Trump’s followers do not realize that the war on ISIS is fought on the ground primarily by Muslims. Will they continue to fight and die in a struggle against one of America’s most implacable enemies after the election of Donald Trump? Indeed, would American commanders in the region obey orders which violate international law and human decency?
Michael Morell suggests Trump was recruited by a few kind words from Putin. Ego, ambition and his unique imagination provide the strings from which Putin’s puppy now dangles. Trump was uniquely susceptible to Putin’s honeyed words. He is an imaginative man for whom reality is infinitely malleable. He appears to have a news channel in his head that plays non-existent videos such as his meeting and conversations with Putin, the mysterious tape of Muslims celebrating 9/11, a plane filled with money landing in Iran, letters from the NFL that were never sent, that President Obama and Hillary Clinton founded ISIS, and that “Crooked Hillary” is actually the Devil.
What made Donald Trump such an easy mark is more than ego and imagination. For someone with the right connections the streets of Moscow can be paved with gold. Just ask the senior ranks of the Trump campaign. His former campaign manager, Paul Manafort, was well paid for his work with ethnic Russian plutocrats in Ukraine. (Records indicate he may have been paid as much $12.7 million, according to the New York Times.) His signature work was for the presidential campaign of Viktor Yanukovych, an ethnic Russian businessman who briefly became president of the Ukraine when his opponent, Victor Yushchenko, was poisoned by dioxin, a signature KGB weapon. Trump’s call for Second Amendment people to deal with his Democratic opponent dangerously seems to echo this kind of deadly politics.
Senior advisor Carter Page is an advocate of Russian interests who blurs the lines between useful idiot and village idiot according to the Guardian, which attended his somewhat bizarre news conference in Moscow in which he “offered little except confusion and the occasional snigger, during a rambling presentation and an evasive question-and-answer session.” He opposes sanctions on Russia and on Putin’s inner circle. Trump, whose knowledge of the world is sketchy at best and whose views reflect those of the last person he spoke with, likely could not help but be influenced by his advisors’ pro-Russian sentiments.
Some people are saying that the Trump’s campaign’s fealty to Russia is tantamount to treason. I don’t say that myself, but…

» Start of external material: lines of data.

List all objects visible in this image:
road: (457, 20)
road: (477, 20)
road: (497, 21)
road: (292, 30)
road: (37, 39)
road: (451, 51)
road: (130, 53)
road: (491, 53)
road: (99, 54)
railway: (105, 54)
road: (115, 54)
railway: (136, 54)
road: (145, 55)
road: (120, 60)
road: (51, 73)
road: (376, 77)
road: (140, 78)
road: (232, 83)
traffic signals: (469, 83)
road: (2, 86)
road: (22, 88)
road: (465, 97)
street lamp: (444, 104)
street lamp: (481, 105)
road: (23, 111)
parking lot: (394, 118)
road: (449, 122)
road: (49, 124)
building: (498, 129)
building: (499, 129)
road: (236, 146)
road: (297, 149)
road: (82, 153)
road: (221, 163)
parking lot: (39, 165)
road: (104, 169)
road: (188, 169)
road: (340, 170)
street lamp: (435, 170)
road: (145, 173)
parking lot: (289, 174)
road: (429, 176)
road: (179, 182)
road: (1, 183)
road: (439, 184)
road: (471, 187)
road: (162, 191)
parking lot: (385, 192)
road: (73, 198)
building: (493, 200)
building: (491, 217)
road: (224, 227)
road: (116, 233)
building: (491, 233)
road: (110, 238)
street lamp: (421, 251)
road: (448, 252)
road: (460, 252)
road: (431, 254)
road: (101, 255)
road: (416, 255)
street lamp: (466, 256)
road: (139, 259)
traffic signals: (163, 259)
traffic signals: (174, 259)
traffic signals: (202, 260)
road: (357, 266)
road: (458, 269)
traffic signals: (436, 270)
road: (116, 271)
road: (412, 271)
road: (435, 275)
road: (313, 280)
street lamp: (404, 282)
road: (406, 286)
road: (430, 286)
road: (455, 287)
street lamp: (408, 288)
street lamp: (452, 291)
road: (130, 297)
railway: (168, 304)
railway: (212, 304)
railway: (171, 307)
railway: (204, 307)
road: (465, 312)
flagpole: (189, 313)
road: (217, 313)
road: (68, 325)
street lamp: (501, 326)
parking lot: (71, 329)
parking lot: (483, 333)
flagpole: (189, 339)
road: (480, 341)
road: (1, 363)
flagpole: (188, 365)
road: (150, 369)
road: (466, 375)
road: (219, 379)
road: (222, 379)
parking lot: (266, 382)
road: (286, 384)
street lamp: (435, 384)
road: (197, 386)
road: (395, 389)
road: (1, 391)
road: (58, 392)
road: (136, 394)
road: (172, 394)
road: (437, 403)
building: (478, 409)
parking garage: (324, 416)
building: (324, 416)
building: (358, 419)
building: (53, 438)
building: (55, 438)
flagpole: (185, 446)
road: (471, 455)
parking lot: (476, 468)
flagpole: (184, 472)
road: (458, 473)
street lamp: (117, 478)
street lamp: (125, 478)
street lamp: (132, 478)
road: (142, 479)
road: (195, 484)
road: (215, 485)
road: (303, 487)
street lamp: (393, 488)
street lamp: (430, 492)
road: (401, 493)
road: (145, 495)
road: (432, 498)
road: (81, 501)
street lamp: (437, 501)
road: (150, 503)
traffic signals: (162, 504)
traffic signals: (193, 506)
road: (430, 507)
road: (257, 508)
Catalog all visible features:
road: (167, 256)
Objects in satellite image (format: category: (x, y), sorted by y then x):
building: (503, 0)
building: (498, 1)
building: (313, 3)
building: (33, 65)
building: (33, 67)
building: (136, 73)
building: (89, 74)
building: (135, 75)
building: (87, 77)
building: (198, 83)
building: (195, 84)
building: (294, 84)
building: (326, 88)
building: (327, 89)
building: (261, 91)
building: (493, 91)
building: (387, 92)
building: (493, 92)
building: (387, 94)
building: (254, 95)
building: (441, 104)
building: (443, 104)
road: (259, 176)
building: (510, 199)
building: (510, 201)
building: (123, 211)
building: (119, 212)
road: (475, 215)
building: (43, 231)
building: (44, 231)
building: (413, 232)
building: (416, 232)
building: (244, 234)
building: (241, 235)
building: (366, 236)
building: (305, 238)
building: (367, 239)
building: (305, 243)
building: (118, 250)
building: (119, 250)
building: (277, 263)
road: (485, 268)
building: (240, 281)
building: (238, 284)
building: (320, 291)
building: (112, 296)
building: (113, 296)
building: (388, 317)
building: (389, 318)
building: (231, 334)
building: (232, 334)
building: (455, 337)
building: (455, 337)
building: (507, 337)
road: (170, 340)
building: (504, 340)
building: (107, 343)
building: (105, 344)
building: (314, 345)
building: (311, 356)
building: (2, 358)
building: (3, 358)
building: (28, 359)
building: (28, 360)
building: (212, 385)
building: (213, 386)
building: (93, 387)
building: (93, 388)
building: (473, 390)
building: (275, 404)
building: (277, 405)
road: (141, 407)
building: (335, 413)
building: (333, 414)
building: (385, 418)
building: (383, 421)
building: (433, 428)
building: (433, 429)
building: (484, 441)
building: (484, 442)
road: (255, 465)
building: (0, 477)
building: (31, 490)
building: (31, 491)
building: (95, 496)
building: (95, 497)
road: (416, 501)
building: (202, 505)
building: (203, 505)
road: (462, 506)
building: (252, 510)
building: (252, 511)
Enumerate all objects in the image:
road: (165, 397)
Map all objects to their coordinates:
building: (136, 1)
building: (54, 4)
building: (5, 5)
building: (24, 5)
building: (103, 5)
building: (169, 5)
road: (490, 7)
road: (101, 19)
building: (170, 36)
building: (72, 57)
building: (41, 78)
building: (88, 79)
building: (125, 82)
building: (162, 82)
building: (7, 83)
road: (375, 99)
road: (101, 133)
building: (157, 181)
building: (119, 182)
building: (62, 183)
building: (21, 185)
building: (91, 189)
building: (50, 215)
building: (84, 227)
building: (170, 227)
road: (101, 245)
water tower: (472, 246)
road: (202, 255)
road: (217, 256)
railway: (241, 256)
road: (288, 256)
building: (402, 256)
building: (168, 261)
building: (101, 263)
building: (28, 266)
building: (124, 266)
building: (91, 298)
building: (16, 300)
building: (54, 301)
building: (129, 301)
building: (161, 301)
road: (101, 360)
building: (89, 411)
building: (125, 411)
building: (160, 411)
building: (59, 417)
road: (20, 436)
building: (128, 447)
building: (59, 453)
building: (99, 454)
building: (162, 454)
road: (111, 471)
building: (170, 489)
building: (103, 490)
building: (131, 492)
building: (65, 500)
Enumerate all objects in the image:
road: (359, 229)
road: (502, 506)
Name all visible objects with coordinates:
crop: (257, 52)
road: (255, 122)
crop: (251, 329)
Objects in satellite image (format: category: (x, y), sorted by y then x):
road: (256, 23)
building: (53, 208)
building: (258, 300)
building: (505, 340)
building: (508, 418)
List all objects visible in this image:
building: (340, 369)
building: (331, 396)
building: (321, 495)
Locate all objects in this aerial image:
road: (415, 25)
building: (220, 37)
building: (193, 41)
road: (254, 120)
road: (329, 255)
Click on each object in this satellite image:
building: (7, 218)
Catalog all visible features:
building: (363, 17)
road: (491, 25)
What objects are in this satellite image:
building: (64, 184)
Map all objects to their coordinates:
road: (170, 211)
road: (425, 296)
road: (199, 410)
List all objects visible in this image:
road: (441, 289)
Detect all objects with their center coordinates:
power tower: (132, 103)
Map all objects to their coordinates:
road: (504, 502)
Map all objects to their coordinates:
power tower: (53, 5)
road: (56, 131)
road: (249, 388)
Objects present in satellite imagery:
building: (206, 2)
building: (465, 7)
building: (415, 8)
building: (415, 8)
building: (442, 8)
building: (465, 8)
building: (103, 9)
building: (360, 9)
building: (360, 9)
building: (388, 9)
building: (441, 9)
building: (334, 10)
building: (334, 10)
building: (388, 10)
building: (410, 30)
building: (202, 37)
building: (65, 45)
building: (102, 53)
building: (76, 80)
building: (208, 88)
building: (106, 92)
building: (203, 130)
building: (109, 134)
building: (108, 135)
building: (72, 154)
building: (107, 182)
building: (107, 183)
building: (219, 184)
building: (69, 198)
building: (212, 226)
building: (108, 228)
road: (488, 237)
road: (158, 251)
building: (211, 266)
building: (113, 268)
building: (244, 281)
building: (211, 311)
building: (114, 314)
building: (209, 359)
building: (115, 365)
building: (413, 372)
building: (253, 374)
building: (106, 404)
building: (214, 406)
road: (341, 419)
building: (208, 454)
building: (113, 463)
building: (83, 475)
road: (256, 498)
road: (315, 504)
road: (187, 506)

In normal times voting for Hillary Clinton would have been inconceivable for many who will cast their ballots for her. Her election would bring the Bill Clinton era “sleaze factor” to unprecedented levels of soft ethics and hard cash. If any other Democrat had been nominated, I suspect that there would have been a chance for an unprecedented fifty state sweep. But there are no ideal cases in either politics or war. This election is not about the best choice. It is about the only choice. In the best of all possible worlds, my support would go to Evan McMullin. But the threat Donald Trump presents to our national security and our internal liberties is too great to ignore.
One line from Clinton’s acceptance speech rings true: A man who can be baited (or recruited) by a tweet is not a man we can trust with Nuclear weapons (or much of anything else).